Extreme skiers don’t exist in the East, some people

claim, certainly not along Route 1 in New Jersey. Tell that it to

the Outer Circle Ski Club of Plainsboro. "Actually," counters

Rich Konczyk, "you check your list of top racers — you’ll

find a strong majority started out in the East: ice makes folks

fast."

And, he claims, the reaction time demanded helps in the bigger steeps

out West and abroad. Our Eastern ice, after all, has set West

Milford’s

Donna Weinbrecht tearing up the Olympic moguls course at Nganago.

He should know. When the group heads for the back fence and looks

down a totally unrun chute, they invariably choose Konczyk as the

probe — (that sucker making the first run. If he dies, probably

best to bypass this one.) For the past dozen years, Konczyk has led

groups of up to 75 all over the world and found for himself mastering

the most difficult routes the mountains can offer.

It all began about age 30, he had been round the world twice, raced

motorcycles and blended his thrills happily with his engineering jobs.

Then one day he was called upon to play golf. "They all had pot

bellies, cigars, and were talking about retirement funds. Even the

young guys gabbled about nothing but business. I said to myself, `I’m

not old enough to play this sport.’"

With that watershed, he put his clubs in the basement and began

sculpting

his life around the realm of the physical. Today he runs Control

Technology,

a one-man engineering consulting firm from his Hillsborough home.

His specialty of plant start-ups has the occasional emergency

demanding

a 36-hour straight work binge, but mostly it’s a straight 40 hours.

"And my clients know better than to call me on weekends."

The rest of life is sport — 45 days a year are spent on the

slopes,

including at least two major expeditions. "Three years ago in

Chamonix, France" he recalls, "powder up to your neck; then

over your head. You ski blind and keep your mouth closed so you won’t

choke. Only occasionally could your head pop above the snow line

enough

to see some obstacle." Then it’s a quick slide, plant pole and

jump — and pray you have jumped that ski high enough so it won’t

catch the rock.

Fear seems to play little part in Konczyk’s strategies. "I’ve

always figured that I wouldn’t have gotten to this mountain top if

I weren’t good enough to run it." Like Anthony Lorenzoni’s, his

logic also escapes me, but I guess it works for him. He’ll jump and

grab 25 feet of big air without a thought.

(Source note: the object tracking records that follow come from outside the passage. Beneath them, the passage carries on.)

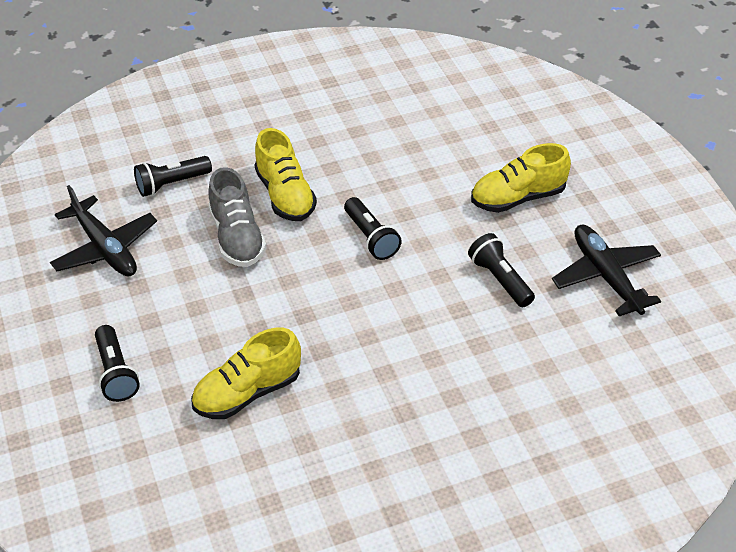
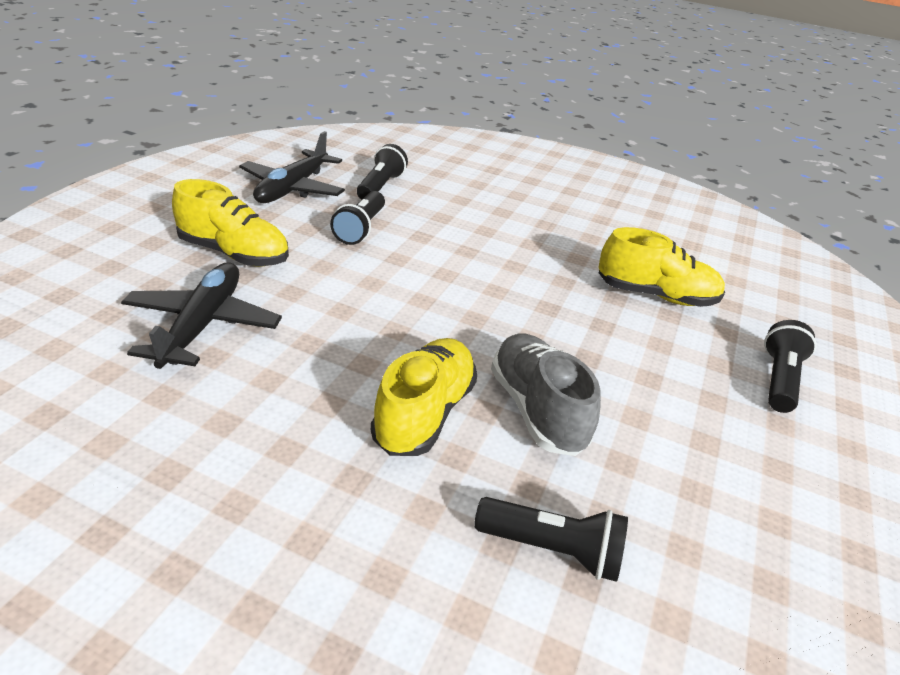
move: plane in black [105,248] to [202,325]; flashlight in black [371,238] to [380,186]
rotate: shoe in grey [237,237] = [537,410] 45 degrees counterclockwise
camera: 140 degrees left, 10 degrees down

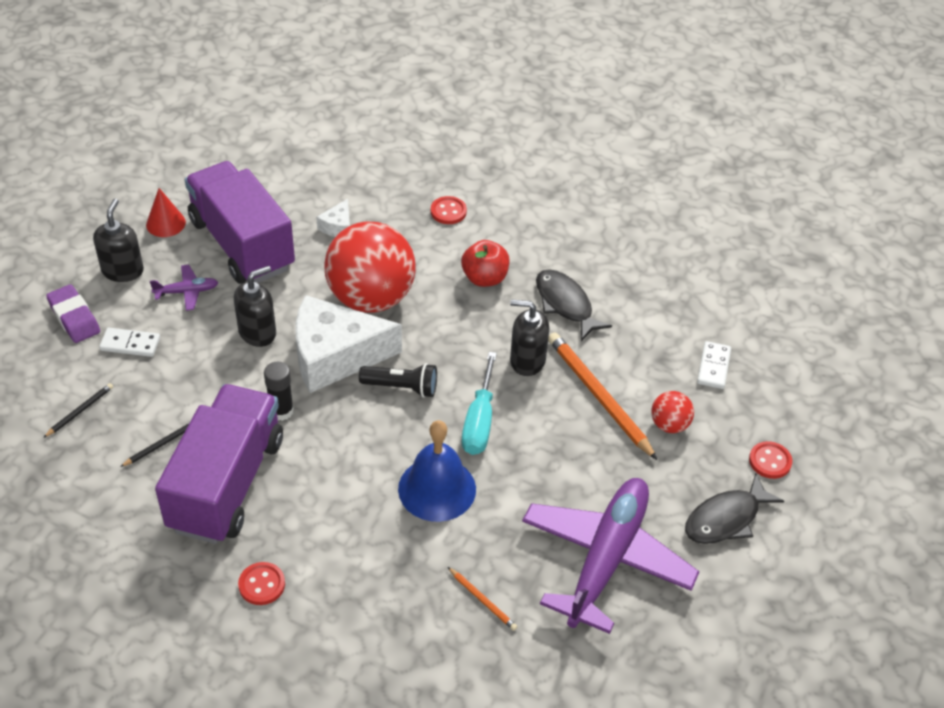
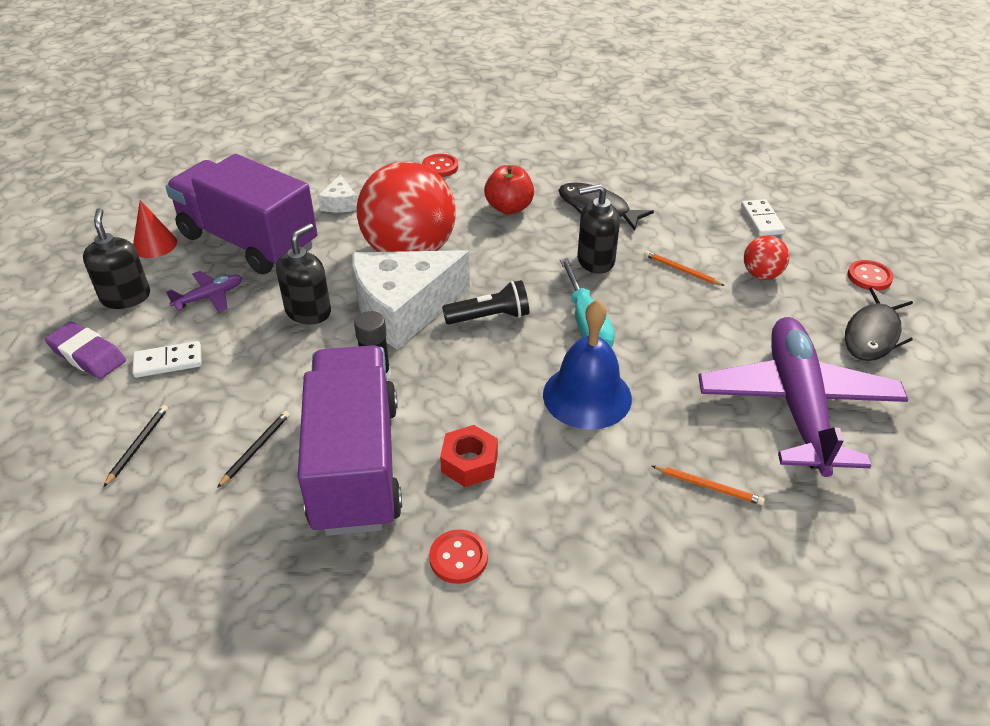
insert: nut in red [469,463]
resize: pencil in orange [598,396] = [681,270] x0.47
camera: 20 degrees left, 5 degrees down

Konczyk also draws strength from the group. He always runs in groups

with a clearly defined probe and pole (a sweep skier who follows to

‘pick up remains.’ "Obviously, skiing is individual, but being

with a group affords you a trust and support to try new things you

never would alone."

But despite all the calculation of risks, the teamwork, the thousands

of hours training the body, the injuries come, of course. They are

a given for the top end. Konczyk refused to have a broken knee cap

wrapped and chose to hit the Colorado’s slopes with pain-killing drugs

as his only protection. How long can this go on; I mean you’re not

22 any more. "Oh I don’t know. It worries me from time to time,

so I figure I’d better grab what I can while I can still walk. After

that — maybe then it’ll be time for golf and an ocean cruise."

Few common chords bind extreme athletes Lorenzoni, Battaglia

Hartenstein

and Konczyk. Each one explodes the myth that success demands being

focused on a single activity. But perhaps more important is the

willingness

to take the big risk — not the risk of the jump or grabbing big

air, but the risk of marching to a different drummer. We have armored

our world today safe, cozy and totally adventure free. Contemporary

Achilles and Odysseus must seek out their own voyages and battles.

For all who aren’t, these extremists are "crazies." We delight

in their broken limbs, and often frequent poverty. "Just

desserts."

Extremists like Rockefeller, Trump and other robber barons we can

understand. Their greed is comfortable, perhaps because their track

is well trod and their goals tangible. Maybe, however, we should

rethink

and not condemn our loved ones to "have a safe trip." But

instead wish them a joyous galavant through life. After all, risk,

excitement, death — what else is there?